[Items listed in a dataset]
============================================================

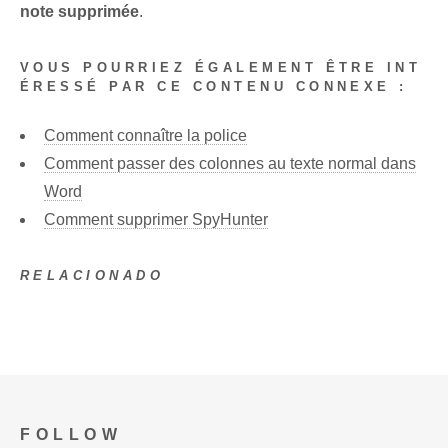
note supprimée
.
VOUS POURRIEZ ÉGALEMENT ÊTRE INT
ÉRESSÉ PAR CE CONTENU CONNEXE :
Comment connaître la police
Comment passer des colonnes au texte normal dans
Word
Comment supprimer SpyHunter
RELACIONADO
FOLLOW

============================================================

Work request → Could you reproduce the text of every listing above line for line, leaving the pictures out of your answer?

Response to the task →
note supprimée
.
VOUS POURRIEZ ÉGALEMENT ÊTRE INT
ÉRESSÉ PAR CE CONTENU CONNEXE :
Comment connaître la police
Comment passer des colonnes au texte normal dans
Word
Comment supprimer SpyHunter
RELACIONADO
FOLLOW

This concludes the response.